Unlike their subject, the makers of Obscene seem far from broke, as the film is possibly the most over-produced documentary since Inside Deep Throat (which was, after all, overseen by Brian Grazer). To make it more dynamic and appealing than the typical doc, Ortenberg, O'Connor and producers Alexander and Tanya Ager Meillier (who also shot and edited the film, respectively) have put in more than an adequate amount of stuff-of-the-times archive footage and pop music along with flashy, animated manipulations of Roy Kuhlman's ground-breaking book cover designs. This isn't really a problem for the film; as I said it makes it more dynamic and appealing, but it does somewhat take away from the themes of the film, which concern more underground, avant-garde approaches to literature, art and cinema.

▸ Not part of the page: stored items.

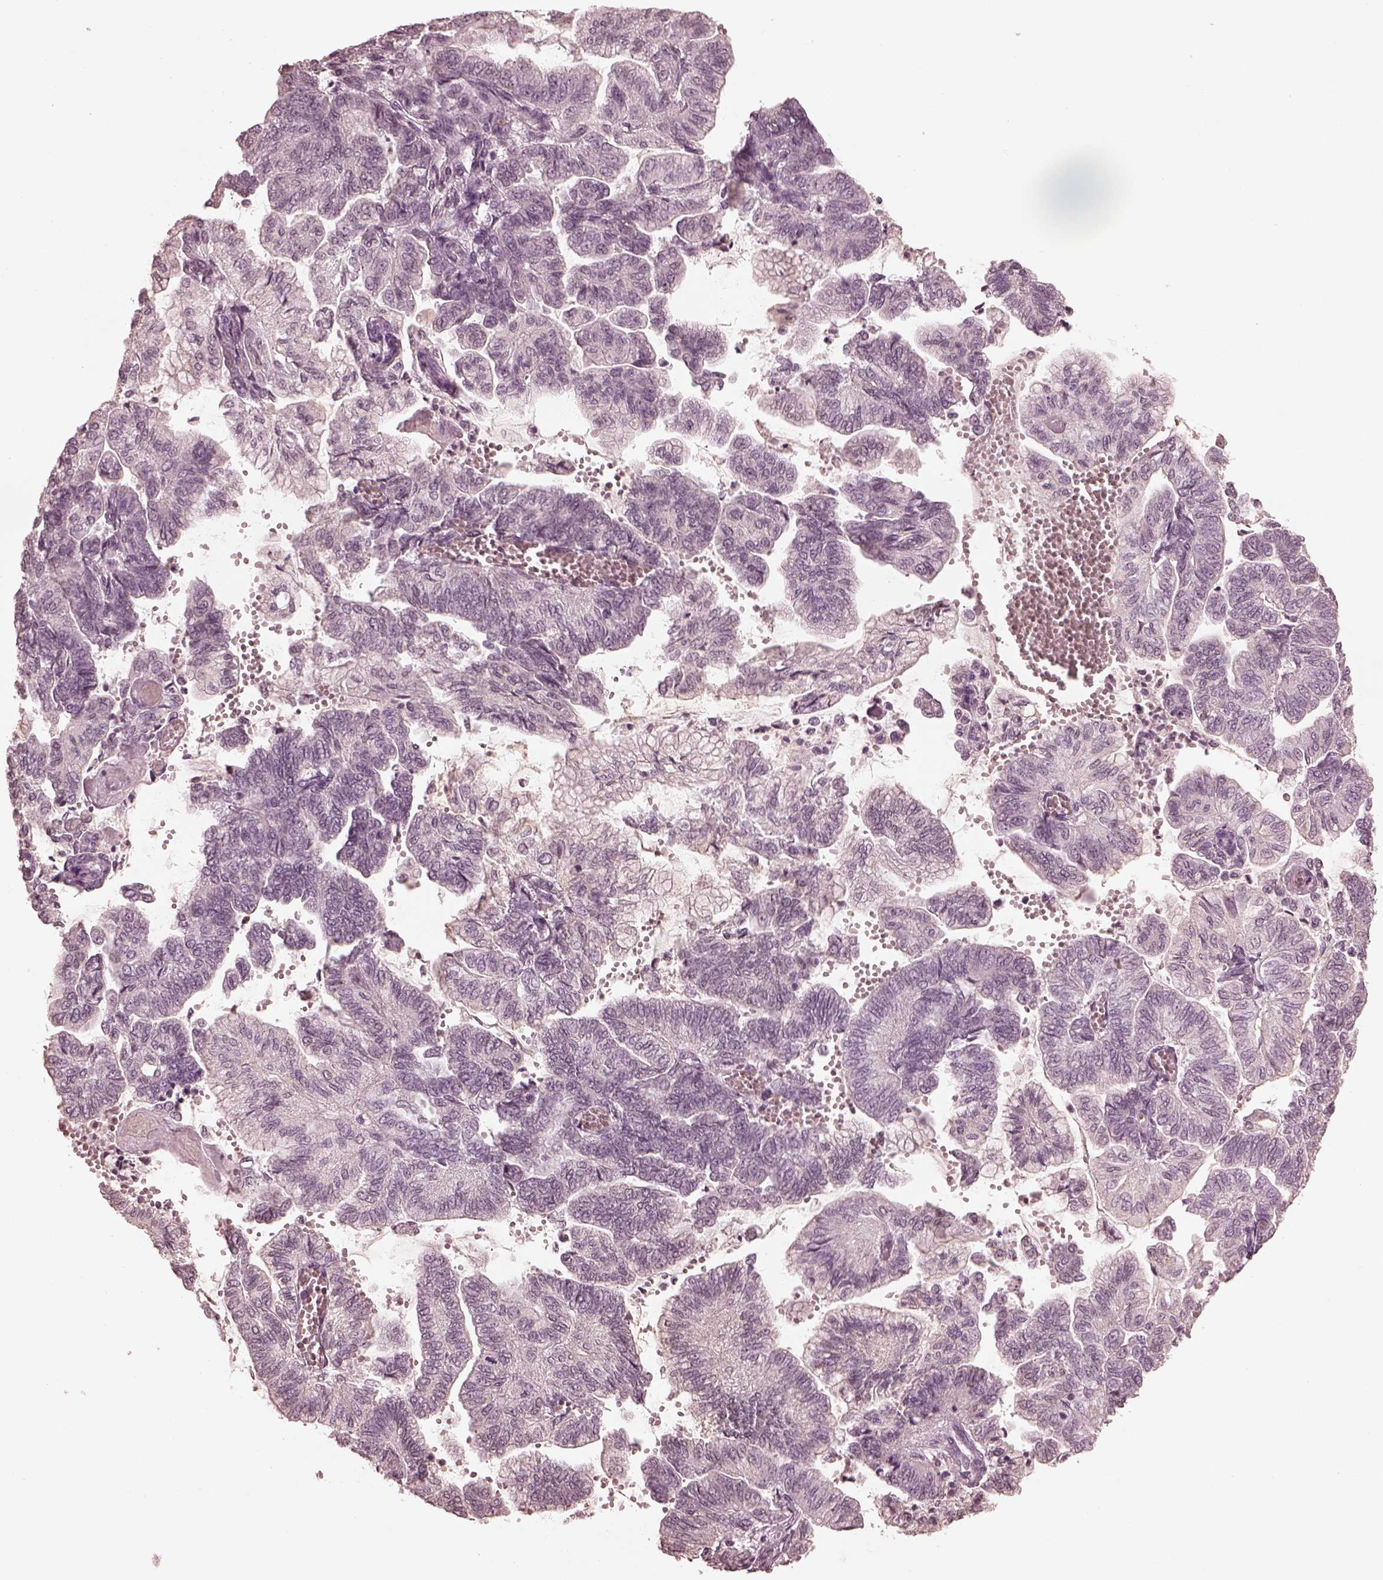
{"staining": {"intensity": "negative", "quantity": "none", "location": "none"}, "tissue": "stomach cancer", "cell_type": "Tumor cells", "image_type": "cancer", "snomed": [{"axis": "morphology", "description": "Adenocarcinoma, NOS"}, {"axis": "topography", "description": "Stomach"}], "caption": "Immunohistochemistry image of neoplastic tissue: stomach cancer (adenocarcinoma) stained with DAB displays no significant protein expression in tumor cells.", "gene": "KRT79", "patient": {"sex": "male", "age": 83}}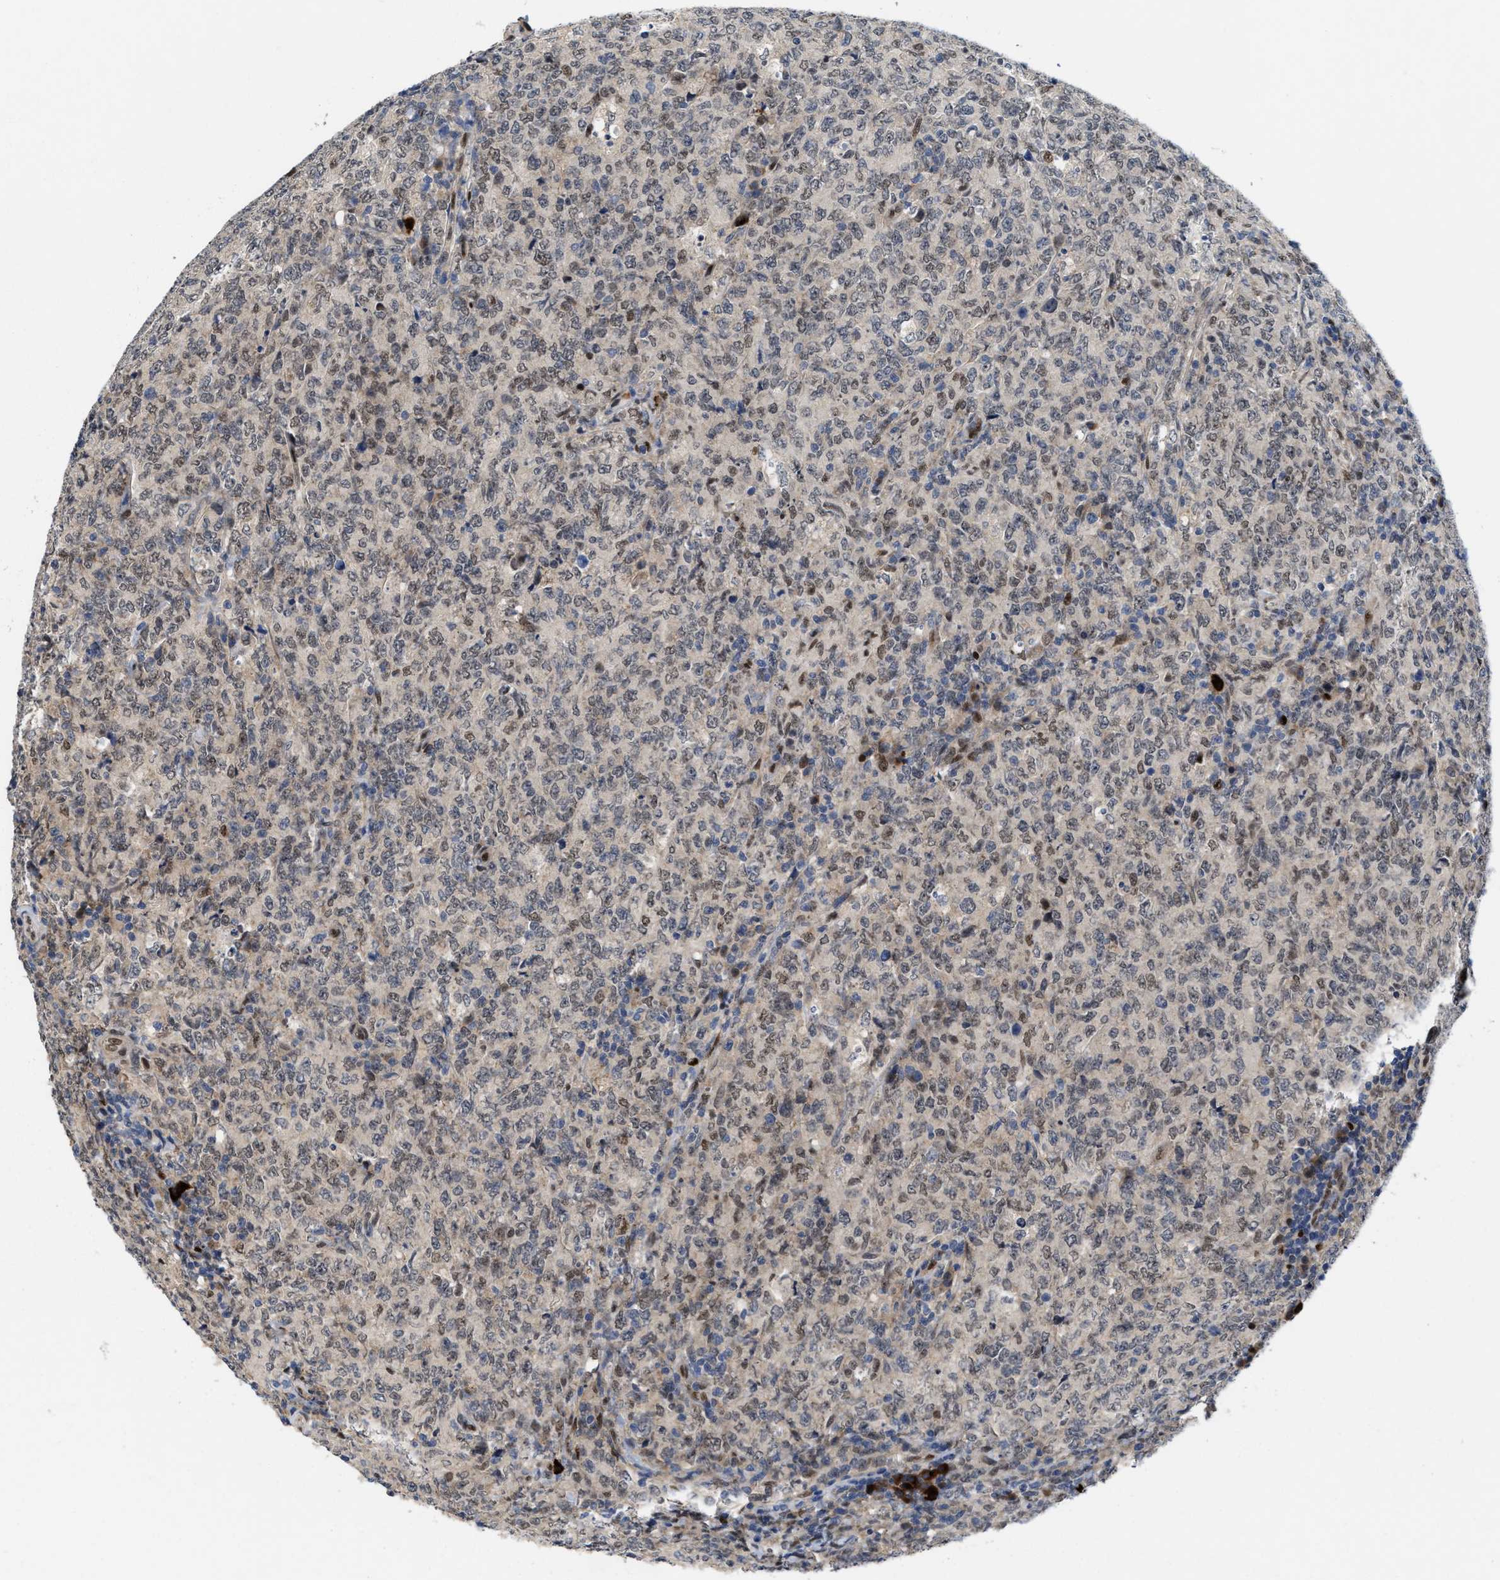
{"staining": {"intensity": "weak", "quantity": ">75%", "location": "nuclear"}, "tissue": "lymphoma", "cell_type": "Tumor cells", "image_type": "cancer", "snomed": [{"axis": "morphology", "description": "Malignant lymphoma, non-Hodgkin's type, High grade"}, {"axis": "topography", "description": "Tonsil"}], "caption": "This micrograph shows lymphoma stained with immunohistochemistry to label a protein in brown. The nuclear of tumor cells show weak positivity for the protein. Nuclei are counter-stained blue.", "gene": "TCF4", "patient": {"sex": "female", "age": 36}}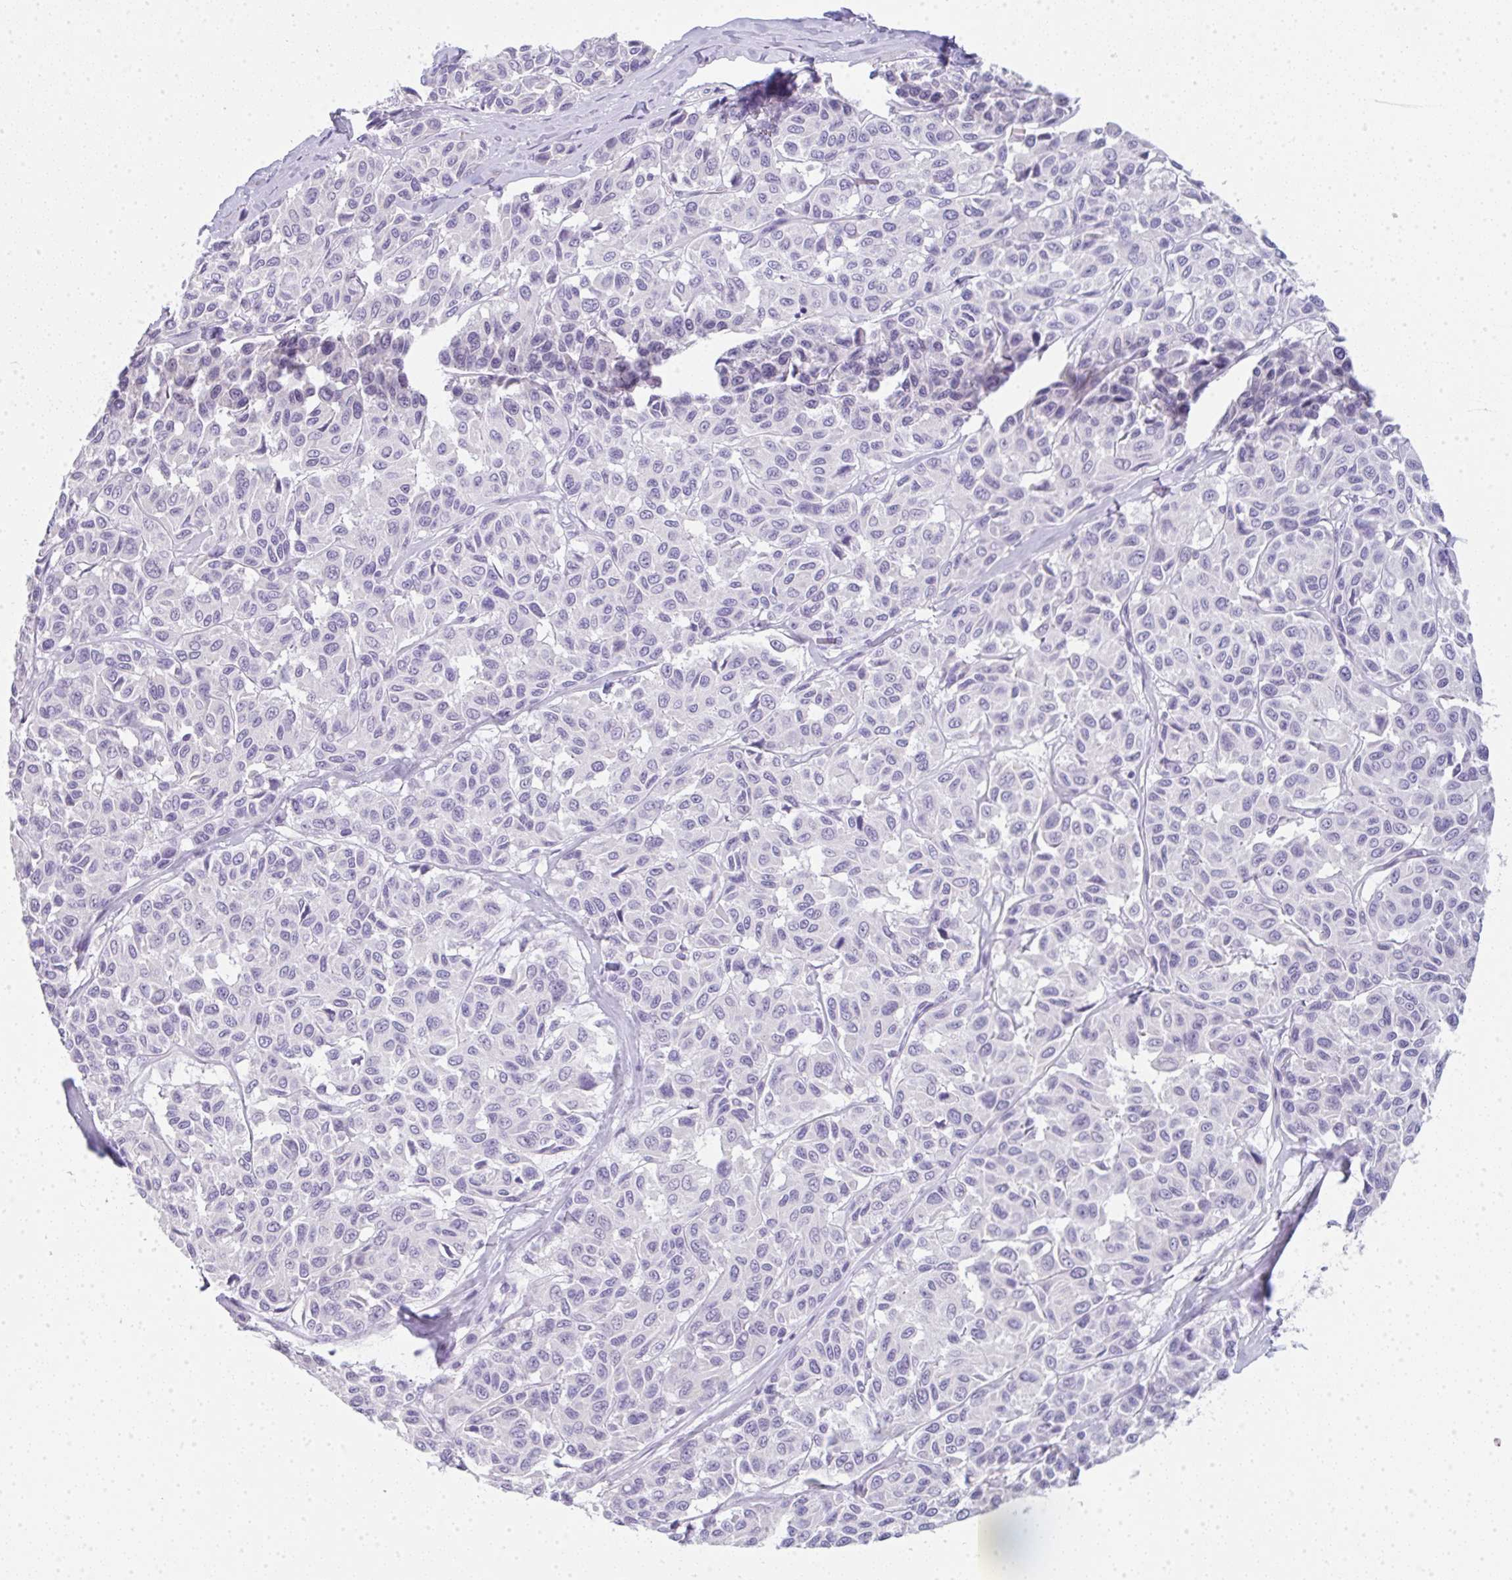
{"staining": {"intensity": "negative", "quantity": "none", "location": "none"}, "tissue": "melanoma", "cell_type": "Tumor cells", "image_type": "cancer", "snomed": [{"axis": "morphology", "description": "Malignant melanoma, NOS"}, {"axis": "topography", "description": "Skin"}], "caption": "This is an immunohistochemistry photomicrograph of melanoma. There is no staining in tumor cells.", "gene": "LPAR4", "patient": {"sex": "female", "age": 66}}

If there were a problem with the film, as in something that really detracts from its interest and its entertainment, then irrelevant commentary would be it. It is great that the filmmakers got Gore Vidal (though he seems to be in every doc these days), but his anti-American remarks are a bit broad and likely mis-represented. And Ray Manzarek may fit because The Doors had their share of battles with indecency charges, but his function doesn't well serve the film as presented. Still, there are a lot of terrific, appropriate interviewees, including Jim Carroll, "Howl" publisher Lawrence Ferlinghetti, Rosset's son Peter and many of Grove's employees and authors. The most ingenious inclusion, though, comes with Obscene's structured use of an interview of Rosset conducted by Screw publisher Al Goldstein, which acts as a kind of chapter-marking, intercutting foundation. Goldstein's conversation with Rosset is better than anything anyone else could have offered the film, despite the pornographer's professed disdain for Rosset. The only sad omission is a current interview with Wexler relating to the schooldays segment. Or even an explanation why the still-working cinematographer couldn't be reached or bothered.
Obscene is something of a personal project for Ortenberg and O'Connor, both formerly of Avalon Publishing Group/Thunder's Mouth Press and longtime collaborators with Rosset on, respectively, The Outlaw Bible of American Literature and Blue Moon Books. So, there is that subjective feel to the documentary. Three years ago Ortenberg told Publisher's Weekly that the film would be "a cross between The Kid Stays in the Picture and Werner Herzog's My Best Friend." The finished product is like the former in that it can, at times, be disappointingly less about the product than the person -- despite its point to be such -- yet it isn't nearly as personal as the latter. At least all the biographical, non-Grove stuff eventually makes sense as a context for Rosset's reason for the whole enterprise: "I didn't do it to save humanity; I did it to save Henry Miller." With that confession Obscene reminds us that most often is the case that the product -- in this case the thousands of titles released by Grove and Rosset's other enterprises -- is about the person, without whom none of it would have existed in quite the same way.